(Beginning of Supplied records)

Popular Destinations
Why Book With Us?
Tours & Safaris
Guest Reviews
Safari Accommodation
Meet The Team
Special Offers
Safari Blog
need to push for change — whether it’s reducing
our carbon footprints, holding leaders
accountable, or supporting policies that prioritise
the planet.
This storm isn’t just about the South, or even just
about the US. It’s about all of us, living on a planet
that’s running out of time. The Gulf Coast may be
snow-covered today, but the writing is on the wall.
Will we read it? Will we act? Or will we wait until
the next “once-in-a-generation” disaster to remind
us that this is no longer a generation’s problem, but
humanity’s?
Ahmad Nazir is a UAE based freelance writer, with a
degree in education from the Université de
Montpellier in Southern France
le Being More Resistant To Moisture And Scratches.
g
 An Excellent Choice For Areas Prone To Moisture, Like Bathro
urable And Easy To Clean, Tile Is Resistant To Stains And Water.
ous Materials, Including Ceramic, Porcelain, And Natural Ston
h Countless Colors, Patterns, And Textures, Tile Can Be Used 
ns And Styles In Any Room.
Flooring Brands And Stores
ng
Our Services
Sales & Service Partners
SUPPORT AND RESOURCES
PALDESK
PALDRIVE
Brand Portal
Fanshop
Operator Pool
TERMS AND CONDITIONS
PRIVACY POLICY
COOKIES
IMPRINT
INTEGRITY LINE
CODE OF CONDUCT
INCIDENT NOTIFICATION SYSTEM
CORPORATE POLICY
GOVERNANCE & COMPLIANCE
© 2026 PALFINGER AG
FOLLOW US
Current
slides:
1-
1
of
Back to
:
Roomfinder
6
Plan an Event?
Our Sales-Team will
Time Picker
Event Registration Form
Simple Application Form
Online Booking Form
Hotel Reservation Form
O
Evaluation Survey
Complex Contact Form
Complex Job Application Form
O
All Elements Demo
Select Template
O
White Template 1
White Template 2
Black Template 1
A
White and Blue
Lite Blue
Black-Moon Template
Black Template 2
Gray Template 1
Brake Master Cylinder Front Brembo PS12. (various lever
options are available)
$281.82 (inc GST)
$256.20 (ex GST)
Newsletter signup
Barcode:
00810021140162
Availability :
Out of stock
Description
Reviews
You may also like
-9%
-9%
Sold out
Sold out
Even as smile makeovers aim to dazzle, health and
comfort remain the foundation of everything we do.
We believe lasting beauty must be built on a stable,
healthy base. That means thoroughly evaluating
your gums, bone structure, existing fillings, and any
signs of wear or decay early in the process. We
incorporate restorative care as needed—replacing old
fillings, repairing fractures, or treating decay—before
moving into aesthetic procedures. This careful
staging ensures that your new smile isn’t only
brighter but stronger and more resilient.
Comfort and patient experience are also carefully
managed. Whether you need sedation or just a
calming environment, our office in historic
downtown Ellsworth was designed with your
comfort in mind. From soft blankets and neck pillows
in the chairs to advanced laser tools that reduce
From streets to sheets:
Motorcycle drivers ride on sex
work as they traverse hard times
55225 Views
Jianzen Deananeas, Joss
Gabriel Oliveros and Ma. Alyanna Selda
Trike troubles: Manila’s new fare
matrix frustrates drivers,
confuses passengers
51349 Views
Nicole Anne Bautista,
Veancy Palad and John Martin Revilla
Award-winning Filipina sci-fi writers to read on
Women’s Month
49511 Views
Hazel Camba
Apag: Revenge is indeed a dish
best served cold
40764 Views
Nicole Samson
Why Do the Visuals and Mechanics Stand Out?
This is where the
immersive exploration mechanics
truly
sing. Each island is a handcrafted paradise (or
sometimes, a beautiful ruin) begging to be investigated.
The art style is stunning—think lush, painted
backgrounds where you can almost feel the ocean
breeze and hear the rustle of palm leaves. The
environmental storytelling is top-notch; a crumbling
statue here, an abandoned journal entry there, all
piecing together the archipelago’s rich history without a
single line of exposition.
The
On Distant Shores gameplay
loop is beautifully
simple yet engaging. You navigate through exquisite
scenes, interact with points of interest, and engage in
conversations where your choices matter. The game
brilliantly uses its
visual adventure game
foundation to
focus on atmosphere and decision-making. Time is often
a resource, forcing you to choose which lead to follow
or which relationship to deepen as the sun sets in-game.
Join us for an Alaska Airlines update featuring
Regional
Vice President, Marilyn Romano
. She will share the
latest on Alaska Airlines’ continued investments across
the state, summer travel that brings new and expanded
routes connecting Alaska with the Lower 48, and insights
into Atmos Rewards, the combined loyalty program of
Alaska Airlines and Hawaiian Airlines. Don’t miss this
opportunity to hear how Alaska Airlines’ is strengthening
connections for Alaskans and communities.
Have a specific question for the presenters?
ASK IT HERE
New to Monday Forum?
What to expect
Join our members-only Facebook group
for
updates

(End of Supplied records)

Problem:
Output the lines of every record above, copied word for word.

Completed exercise:
Popular Destinations
Why Book With Us?
Tours & Safaris
Guest Reviews
Safari Accommodation
Meet The Team
Special Offers
Safari Blog
need to push for change — whether it’s reducing
our carbon footprints, holding leaders
accountable, or supporting policies that prioritise
the planet.
This storm isn’t just about the South, or even just
about the US. It’s about all of us, living on a planet
that’s running out of time. The Gulf Coast may be
snow-covered today, but the writing is on the wall.
Will we read it? Will we act? Or will we wait until
the next “once-in-a-generation” disaster to remind
us that this is no longer a generation’s problem, but
humanity’s?
Ahmad Nazir is a UAE based freelance writer, with a
degree in education from the Université de
Montpellier in Southern France
le Being More Resistant To Moisture And Scratches.
g
 An Excellent Choice For Areas Prone To Moisture, Like Bathro
urable And Easy To Clean, Tile Is Resistant To Stains And Water.
ous Materials, Including Ceramic, Porcelain, And Natural Ston
h Countless Colors, Patterns, And Textures, Tile Can Be Used 
ns And Styles In Any Room.
Flooring Brands And Stores
ng
Our Services
Sales & Service Partners
SUPPORT AND RESOURCES
PALDESK
PALDRIVE
Brand Portal
Fanshop
Operator Pool
TERMS AND CONDITIONS
PRIVACY POLICY
COOKIES
IMPRINT
INTEGRITY LINE
CODE OF CONDUCT
INCIDENT NOTIFICATION SYSTEM
CORPORATE POLICY
GOVERNANCE & COMPLIANCE
© 2026 PALFINGER AG
FOLLOW US
Current
slides:
1-
1
of
Back to
:
Roomfinder
6
Plan an Event?
Our Sales-Team will
Time Picker
Event Registration Form
Simple Application Form
Online Booking Form
Hotel Reservation Form
O
Evaluation Survey
Complex Contact Form
Complex Job Application Form
O
All Elements Demo
Select Template
O
White Template 1
White Template 2
Black Template 1
A
White and Blue
Lite Blue
Black-Moon Template
Black Template 2
Gray Template 1
Brake Master Cylinder Front Brembo PS12. (various lever
options are available)
$281.82 (inc GST)
$256.20 (ex GST)
Newsletter signup
Barcode:
00810021140162
Availability :
Out of stock
Description
Reviews
You may also like
-9%
-9%
Sold out
Sold out
Even as smile makeovers aim to dazzle, health and
comfort remain the foundation of everything we do.
We believe lasting beauty must be built on a stable,
healthy base. That means thoroughly evaluating
your gums, bone structure, existing fillings, and any
signs of wear or decay early in the process. We
incorporate restorative care as needed—replacing old
fillings, repairing fractures, or treating decay—before
moving into aesthetic procedures. This careful
staging ensures that your new smile isn’t only
brighter but stronger and more resilient.
Comfort and patient experience are also carefully
managed. Whether you need sedation or just a
calming environment, our office in historic
downtown Ellsworth was designed with your
comfort in mind. From soft blankets and neck pillows
in the chairs to advanced laser tools that reduce
From streets to sheets:
Motorcycle drivers ride on sex
work as they traverse hard times
55225 Views
Jianzen Deananeas, Joss
Gabriel Oliveros and Ma. Alyanna Selda
Trike troubles: Manila’s new fare
matrix frustrates drivers,
confuses passengers
51349 Views
Nicole Anne Bautista,
Veancy Palad and John Martin Revilla
Award-winning Filipina sci-fi writers to read on
Women’s Month
49511 Views
Hazel Camba
Apag: Revenge is indeed a dish
best served cold
40764 Views
Nicole Samson
Why Do the Visuals and Mechanics Stand Out?
This is where the
immersive exploration mechanics
truly
sing. Each island is a handcrafted paradise (or
sometimes, a beautiful ruin) begging to be investigated.
The art style is stunning—think lush, painted
backgrounds where you can almost feel the ocean
breeze and hear the rustle of palm leaves. The
environmental storytelling is top-notch; a crumbling
statue here, an abandoned journal entry there, all
piecing together the archipelago’s rich history without a
single line of exposition.
The
On Distant Shores gameplay
loop is beautifully
simple yet engaging. You navigate through exquisite
scenes, interact with points of interest, and engage in
conversations where your choices matter. The game
brilliantly uses its
visual adventure game
foundation to
focus on atmosphere and decision-making. Time is often
a resource, forcing you to choose which lead to follow
or which relationship to deepen as the sun sets in-game.
Join us for an Alaska Airlines update featuring
Regional
Vice President, Marilyn Romano
. She will share the
latest on Alaska Airlines’ continued investments across
the state, summer travel that brings new and expanded
routes connecting Alaska with the Lower 48, and insights
into Atmos Rewards, the combined loyalty program of
Alaska Airlines and Hawaiian Airlines. Don’t miss this
opportunity to hear how Alaska Airlines’ is strengthening
connections for Alaskans and communities.
Have a specific question for the presenters?
ASK IT HERE
New to Monday Forum?
What to expect
Join our members-only Facebook group
for
updates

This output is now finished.